Currently, in order to avoid some of these problems, several search engines must be used together. This can be a challenge as the number of independent search engines with large databases is small, and not all of them are usable for cybermetric purposes. The few that can be used are Google (and Google Scholar), Yahoo! Search, Live (but not Academic Live), Exalead and Alexa.  Extracting values from search engines can be done with the help of operators, such as site, link or file type. However not all the engines support the same options or syntax. Unfortunately, neither Google nor Live are currently usable for hypertext analysis. On the other hand, Google’s PageRank and Alexa’s Traffic Rank can be recovered as relative (positions) values. An interesting option that is only provided by Yahoo! Search is the possibility to identify sub-domains inside a certain domain, although the results are usually very noisy.  Other considerations must be noted regarding web domain names. An important advantage of the web naming system is that the web domains refer mainly to institutions, so in many cases there is a unique domain for each university or at least one that holds most of the content. However this is not completely true as there are bad practices in the use of names by some institutions.

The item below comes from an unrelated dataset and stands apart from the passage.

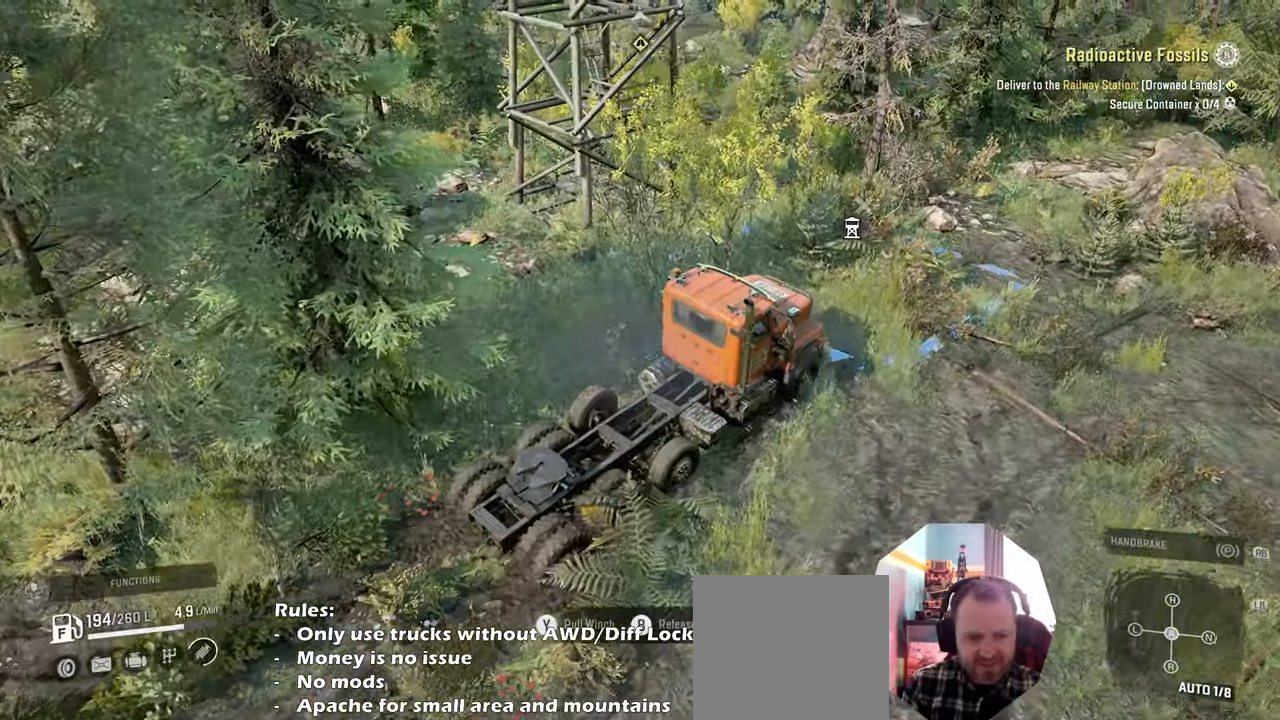
{"buttons": ["Y", "R2"], "left_stick": "center", "right_stick": "center", "events": []}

Several universities have changed their domains but still maintain many pages under the old one (for example, Imperial College, Paris Diderot University and University of Barcelona). Other universities share their domains with external organisations (for example, Helsinki city and university share a domain). In addition, the main domain sometimes only represents a fraction of the total number of their pages (for example, the three universities of Strasbourg share the same domain).